■ What you have to do: Only lines that contain the word "hand" are to be returned from the data below.

■ Input data:
- - -

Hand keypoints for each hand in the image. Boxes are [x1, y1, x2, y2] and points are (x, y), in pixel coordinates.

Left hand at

- - -

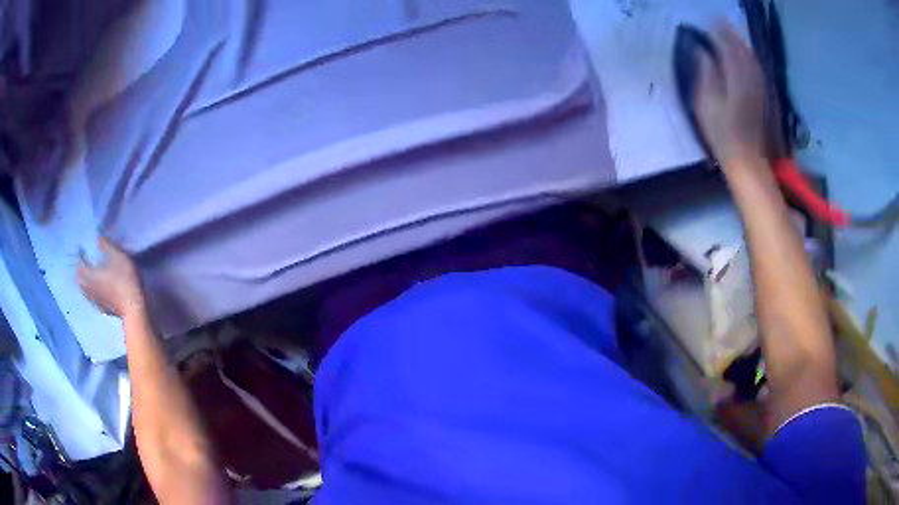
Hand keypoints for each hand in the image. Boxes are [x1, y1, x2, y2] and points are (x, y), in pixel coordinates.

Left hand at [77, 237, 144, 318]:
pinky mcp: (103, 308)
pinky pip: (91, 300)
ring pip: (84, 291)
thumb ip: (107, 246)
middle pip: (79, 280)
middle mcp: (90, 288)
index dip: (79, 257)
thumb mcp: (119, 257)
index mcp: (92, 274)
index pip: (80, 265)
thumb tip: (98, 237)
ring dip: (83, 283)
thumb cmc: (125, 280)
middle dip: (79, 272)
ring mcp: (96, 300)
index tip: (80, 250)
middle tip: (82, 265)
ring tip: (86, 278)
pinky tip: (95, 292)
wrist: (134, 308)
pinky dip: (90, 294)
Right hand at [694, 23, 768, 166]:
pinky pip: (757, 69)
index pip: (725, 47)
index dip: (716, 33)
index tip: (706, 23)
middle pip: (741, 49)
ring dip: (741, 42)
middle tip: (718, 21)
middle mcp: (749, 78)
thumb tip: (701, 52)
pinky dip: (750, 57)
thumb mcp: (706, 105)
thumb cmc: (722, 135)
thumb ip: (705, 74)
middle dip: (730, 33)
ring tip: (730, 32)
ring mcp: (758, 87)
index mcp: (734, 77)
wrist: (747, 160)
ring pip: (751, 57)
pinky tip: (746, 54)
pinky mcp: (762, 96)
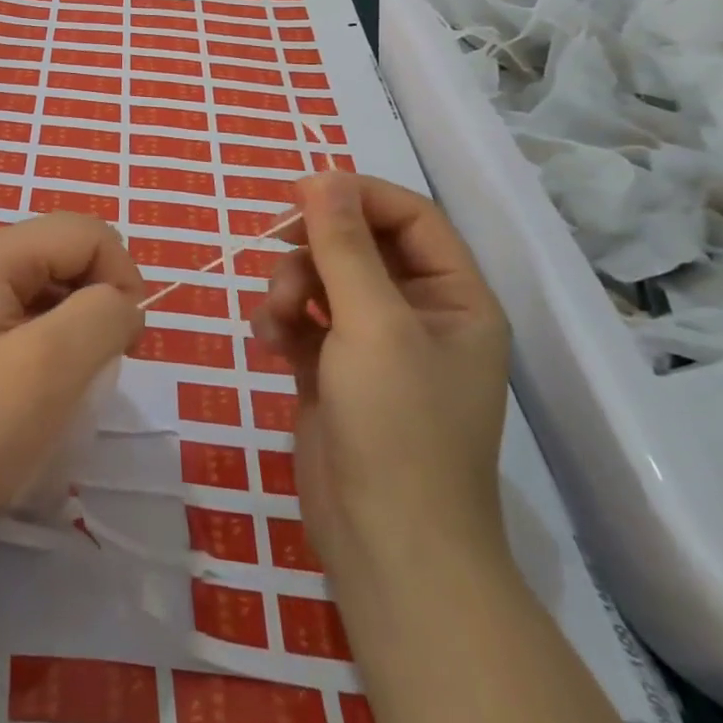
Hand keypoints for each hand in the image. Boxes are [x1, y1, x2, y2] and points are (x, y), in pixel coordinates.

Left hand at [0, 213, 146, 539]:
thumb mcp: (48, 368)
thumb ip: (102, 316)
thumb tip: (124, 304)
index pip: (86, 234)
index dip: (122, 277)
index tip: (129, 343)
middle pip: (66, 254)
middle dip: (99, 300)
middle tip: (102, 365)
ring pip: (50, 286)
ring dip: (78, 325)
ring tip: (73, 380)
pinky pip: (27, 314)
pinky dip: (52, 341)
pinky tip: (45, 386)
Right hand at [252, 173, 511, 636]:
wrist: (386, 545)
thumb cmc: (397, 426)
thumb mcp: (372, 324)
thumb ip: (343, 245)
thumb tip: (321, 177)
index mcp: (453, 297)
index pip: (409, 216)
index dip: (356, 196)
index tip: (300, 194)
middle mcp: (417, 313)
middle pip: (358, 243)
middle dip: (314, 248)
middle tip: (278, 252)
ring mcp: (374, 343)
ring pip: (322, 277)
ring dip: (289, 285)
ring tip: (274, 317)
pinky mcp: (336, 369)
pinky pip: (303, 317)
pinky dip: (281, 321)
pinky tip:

- - -

■ Task output:
Hand keypoints for each hand in the image. Boxes are [x1, y1, x2, y2] and points are (x, y), in pixel coordinates.
Left hand at
Hand keypoints for each hand in the image. Boxes are [x1, y1, x2, y2] and points are (x, y), in pixel coordinates.
Left hand at [77, 237, 144, 318]:
Right hand at [694, 23, 768, 166]:
Hand keypoints for each hand in the image. Boxes are [x1, y1, x2, y2] and points are (x, y), in pixel coordinates.
Left hand at [0, 213, 146, 539]:
Right hand at [252, 173, 511, 636]:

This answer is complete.